De bedrijvigheid in de industrie van de eurozone is in september nog iets sterker gekrompen dan eerder gedacht. Dat meldde marktonderzoeker S&P Global op basis van definitieve cijfers. Eerder op de dag werd al bekend dat de activiteit in de Nederlandse industrie vorige maand voor het eerst in twee jaar is gekrompen.
De inkoopmanagersindex die de industriële bedrijvigheid meet zakte in het eurogebied naar een stand van 48,4. Eerder werd 48,5 gemeld. Een niveau van 50 of meer duidt op groei, daaronder op krimp. De graadmeter is nu naar het laagste punt gedaald sinds juni 2020. In Duitsland, Frankrijk, Italië en Spanje noteerde die graadmeter onder de 50. Voor Nederland kwam de index uit op 49, aldus de Nederlandse Vereniging van Inkoopmanagers (Nevi).
S&P wijst op de fors dalende orders omdat consumenten en bedrijven vanwege de hoge inflatie, energiecrisis en recessiezorgen minder goederen bestellen. Ook hebben sommige energie-intensieve bedrijven productie stilgelegd of verlaagd omdat ze vanwege de dure energie niet meer rendabel zijn. Het vertrouwen van industriebedrijven is nu het zwakst sinds mei 2020, aldus de onderzoekers.

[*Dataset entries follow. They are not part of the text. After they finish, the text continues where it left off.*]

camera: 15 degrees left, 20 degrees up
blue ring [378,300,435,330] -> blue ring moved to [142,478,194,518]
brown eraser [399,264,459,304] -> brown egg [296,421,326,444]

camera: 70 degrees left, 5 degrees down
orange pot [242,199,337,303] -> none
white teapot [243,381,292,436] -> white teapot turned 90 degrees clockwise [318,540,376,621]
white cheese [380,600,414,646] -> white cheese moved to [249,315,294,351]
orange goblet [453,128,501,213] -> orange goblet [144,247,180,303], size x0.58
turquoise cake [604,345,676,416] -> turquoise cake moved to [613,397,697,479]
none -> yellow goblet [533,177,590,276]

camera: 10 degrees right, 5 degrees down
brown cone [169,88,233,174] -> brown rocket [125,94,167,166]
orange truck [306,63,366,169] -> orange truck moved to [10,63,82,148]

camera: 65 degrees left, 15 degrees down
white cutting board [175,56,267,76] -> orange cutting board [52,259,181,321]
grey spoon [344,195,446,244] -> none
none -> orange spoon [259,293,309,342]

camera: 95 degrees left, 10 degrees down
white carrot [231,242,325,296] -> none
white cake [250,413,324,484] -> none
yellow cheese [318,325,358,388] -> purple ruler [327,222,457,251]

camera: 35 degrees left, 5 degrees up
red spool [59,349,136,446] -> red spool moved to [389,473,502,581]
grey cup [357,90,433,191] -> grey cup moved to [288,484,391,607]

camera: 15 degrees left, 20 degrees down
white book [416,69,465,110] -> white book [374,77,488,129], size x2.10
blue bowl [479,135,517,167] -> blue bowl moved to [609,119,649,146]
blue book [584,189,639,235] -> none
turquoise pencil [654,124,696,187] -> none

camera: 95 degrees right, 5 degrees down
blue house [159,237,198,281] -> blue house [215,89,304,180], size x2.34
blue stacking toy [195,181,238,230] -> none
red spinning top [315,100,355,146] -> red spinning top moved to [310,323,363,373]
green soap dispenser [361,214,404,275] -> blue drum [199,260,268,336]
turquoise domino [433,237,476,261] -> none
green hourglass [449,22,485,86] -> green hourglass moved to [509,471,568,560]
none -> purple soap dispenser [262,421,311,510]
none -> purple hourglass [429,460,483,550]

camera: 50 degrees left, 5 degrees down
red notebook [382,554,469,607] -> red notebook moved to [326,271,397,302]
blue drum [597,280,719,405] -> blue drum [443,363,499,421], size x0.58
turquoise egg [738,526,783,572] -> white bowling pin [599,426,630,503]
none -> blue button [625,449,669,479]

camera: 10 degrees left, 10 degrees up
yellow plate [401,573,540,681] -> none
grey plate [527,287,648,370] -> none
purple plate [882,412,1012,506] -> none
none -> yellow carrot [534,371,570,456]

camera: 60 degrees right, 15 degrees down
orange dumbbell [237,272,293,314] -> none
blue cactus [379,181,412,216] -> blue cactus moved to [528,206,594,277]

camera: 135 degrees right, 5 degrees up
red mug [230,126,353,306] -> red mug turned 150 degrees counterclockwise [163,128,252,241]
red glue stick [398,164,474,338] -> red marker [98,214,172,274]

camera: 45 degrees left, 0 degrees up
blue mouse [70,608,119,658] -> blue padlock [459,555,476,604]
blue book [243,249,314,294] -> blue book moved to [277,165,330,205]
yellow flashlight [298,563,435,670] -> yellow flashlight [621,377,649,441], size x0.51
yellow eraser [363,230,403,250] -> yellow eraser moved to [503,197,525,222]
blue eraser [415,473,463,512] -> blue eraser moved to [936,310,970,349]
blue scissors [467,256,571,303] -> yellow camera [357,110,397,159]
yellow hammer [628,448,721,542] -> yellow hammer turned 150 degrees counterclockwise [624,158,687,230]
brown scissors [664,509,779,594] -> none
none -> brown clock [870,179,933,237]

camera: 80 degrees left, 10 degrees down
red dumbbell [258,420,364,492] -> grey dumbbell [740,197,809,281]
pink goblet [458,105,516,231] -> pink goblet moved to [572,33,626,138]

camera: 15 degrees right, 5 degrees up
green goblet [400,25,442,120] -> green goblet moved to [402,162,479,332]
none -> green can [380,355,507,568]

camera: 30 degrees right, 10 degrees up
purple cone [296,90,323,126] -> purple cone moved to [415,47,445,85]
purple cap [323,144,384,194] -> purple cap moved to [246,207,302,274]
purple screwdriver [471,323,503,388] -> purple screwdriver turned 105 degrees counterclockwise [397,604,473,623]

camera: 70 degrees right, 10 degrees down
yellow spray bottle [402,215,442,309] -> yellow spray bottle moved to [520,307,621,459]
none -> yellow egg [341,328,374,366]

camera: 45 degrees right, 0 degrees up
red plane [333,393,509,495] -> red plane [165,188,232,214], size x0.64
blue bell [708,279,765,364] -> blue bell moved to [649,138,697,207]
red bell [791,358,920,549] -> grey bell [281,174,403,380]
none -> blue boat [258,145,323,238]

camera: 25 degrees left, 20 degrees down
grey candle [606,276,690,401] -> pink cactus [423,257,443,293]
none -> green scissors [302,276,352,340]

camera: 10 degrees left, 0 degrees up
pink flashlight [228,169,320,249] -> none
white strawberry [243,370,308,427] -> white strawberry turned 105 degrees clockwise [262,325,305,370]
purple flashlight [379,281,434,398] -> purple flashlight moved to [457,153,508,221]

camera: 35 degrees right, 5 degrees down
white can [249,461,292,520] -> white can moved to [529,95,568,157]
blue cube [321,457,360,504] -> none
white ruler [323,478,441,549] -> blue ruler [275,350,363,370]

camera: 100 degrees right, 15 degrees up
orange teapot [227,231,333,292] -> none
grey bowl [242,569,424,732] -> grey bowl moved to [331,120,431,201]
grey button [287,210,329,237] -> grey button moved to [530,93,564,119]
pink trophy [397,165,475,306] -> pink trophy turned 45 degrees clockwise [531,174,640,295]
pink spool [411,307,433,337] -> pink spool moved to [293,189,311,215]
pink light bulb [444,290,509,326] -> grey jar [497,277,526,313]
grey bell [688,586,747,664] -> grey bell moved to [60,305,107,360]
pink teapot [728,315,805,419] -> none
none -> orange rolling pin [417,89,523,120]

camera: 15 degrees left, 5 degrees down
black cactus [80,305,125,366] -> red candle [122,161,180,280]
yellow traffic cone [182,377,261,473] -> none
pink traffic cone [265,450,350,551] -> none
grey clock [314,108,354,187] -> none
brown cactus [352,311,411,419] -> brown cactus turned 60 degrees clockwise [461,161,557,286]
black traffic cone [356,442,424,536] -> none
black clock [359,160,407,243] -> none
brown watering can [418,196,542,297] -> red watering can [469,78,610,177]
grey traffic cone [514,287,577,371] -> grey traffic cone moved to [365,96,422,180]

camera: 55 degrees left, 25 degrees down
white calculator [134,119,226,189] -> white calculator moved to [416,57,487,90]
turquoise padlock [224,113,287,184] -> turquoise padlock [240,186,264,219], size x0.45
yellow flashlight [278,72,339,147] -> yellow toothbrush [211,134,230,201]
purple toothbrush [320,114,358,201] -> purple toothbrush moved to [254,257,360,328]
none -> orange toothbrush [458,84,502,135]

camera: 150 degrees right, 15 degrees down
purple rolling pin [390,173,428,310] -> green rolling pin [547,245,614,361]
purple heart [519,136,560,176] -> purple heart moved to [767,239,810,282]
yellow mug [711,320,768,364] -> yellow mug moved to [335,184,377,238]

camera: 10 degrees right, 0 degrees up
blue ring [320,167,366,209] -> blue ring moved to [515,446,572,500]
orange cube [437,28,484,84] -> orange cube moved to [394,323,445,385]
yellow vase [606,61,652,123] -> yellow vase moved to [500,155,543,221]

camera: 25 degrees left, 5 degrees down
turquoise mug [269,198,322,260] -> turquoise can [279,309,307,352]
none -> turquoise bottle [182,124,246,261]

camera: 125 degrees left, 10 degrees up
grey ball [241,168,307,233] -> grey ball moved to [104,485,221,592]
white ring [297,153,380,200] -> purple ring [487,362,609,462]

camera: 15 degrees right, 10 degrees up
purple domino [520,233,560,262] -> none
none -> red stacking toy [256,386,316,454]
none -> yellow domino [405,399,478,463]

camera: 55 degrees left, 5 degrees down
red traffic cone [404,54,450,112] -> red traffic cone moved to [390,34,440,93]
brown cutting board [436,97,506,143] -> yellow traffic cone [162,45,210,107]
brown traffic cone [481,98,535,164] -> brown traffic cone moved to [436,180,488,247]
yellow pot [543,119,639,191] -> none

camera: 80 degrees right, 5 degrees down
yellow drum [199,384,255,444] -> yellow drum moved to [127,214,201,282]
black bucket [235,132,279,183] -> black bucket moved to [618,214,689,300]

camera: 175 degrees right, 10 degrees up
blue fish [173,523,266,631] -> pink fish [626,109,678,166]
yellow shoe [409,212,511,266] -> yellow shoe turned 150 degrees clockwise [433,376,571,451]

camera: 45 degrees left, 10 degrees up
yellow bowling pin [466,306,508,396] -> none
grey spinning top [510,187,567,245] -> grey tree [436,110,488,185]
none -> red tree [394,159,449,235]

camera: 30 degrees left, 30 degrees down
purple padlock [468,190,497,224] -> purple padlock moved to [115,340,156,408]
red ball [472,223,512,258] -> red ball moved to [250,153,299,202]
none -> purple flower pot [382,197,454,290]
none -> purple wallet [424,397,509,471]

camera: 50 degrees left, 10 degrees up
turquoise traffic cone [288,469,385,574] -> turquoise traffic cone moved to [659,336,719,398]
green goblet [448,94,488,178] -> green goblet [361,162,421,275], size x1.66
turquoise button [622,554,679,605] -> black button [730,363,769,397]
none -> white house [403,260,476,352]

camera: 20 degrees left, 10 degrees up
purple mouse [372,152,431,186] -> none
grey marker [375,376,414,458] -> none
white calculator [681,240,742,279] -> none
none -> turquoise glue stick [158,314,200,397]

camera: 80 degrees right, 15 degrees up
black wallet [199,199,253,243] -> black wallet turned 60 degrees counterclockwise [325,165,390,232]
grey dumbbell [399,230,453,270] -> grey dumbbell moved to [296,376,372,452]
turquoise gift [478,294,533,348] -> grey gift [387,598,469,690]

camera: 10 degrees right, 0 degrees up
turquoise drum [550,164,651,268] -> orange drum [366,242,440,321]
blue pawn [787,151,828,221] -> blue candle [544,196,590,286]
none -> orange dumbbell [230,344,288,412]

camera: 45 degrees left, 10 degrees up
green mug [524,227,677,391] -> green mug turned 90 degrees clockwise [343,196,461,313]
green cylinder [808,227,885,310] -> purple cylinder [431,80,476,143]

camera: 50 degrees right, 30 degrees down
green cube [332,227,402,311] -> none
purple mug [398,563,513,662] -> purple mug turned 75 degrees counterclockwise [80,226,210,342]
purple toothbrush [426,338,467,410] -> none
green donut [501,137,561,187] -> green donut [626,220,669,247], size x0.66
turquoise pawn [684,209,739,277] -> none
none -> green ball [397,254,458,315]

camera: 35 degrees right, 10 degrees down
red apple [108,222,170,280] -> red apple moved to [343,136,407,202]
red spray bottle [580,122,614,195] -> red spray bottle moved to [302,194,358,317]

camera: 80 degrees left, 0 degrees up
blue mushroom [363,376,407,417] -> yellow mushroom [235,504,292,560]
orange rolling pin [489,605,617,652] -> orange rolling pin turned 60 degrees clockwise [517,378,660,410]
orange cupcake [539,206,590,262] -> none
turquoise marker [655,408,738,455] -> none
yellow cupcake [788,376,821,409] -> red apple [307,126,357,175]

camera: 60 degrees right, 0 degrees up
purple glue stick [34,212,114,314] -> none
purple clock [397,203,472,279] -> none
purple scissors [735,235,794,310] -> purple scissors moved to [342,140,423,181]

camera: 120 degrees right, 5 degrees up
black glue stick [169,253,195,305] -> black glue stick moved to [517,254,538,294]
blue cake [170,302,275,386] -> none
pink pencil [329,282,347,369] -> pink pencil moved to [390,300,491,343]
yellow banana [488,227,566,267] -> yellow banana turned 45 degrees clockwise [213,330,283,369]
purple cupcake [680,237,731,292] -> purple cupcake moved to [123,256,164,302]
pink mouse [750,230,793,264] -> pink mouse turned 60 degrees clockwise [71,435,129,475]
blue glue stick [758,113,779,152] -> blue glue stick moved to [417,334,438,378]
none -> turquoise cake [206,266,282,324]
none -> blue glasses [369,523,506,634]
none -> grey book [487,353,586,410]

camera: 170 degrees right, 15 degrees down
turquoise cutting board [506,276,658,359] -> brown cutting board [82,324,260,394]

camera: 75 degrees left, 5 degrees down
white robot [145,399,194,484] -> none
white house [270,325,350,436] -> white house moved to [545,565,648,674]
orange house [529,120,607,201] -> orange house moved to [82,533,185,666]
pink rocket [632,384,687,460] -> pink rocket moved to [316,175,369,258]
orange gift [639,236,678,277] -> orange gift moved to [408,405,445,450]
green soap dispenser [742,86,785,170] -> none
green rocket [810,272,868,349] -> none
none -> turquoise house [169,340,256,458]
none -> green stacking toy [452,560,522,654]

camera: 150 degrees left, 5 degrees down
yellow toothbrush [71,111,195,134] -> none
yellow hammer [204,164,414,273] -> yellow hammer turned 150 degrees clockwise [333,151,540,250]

Hoofdeconoom Chris Williamson van S&P Global spreekt van een "lelijke combinatie van een industrie in recessie en toenemende inflatiedruk die voor extra bezorgdheid zal zorgen over de economie van het eurogebied". Hij denkt dat er nog meer leed aan komt door de scherpe daling van de orders. Het is dan ook waarschijnlijk dat er verder gesneden moet gaan worden in de productie, aldus Williamson.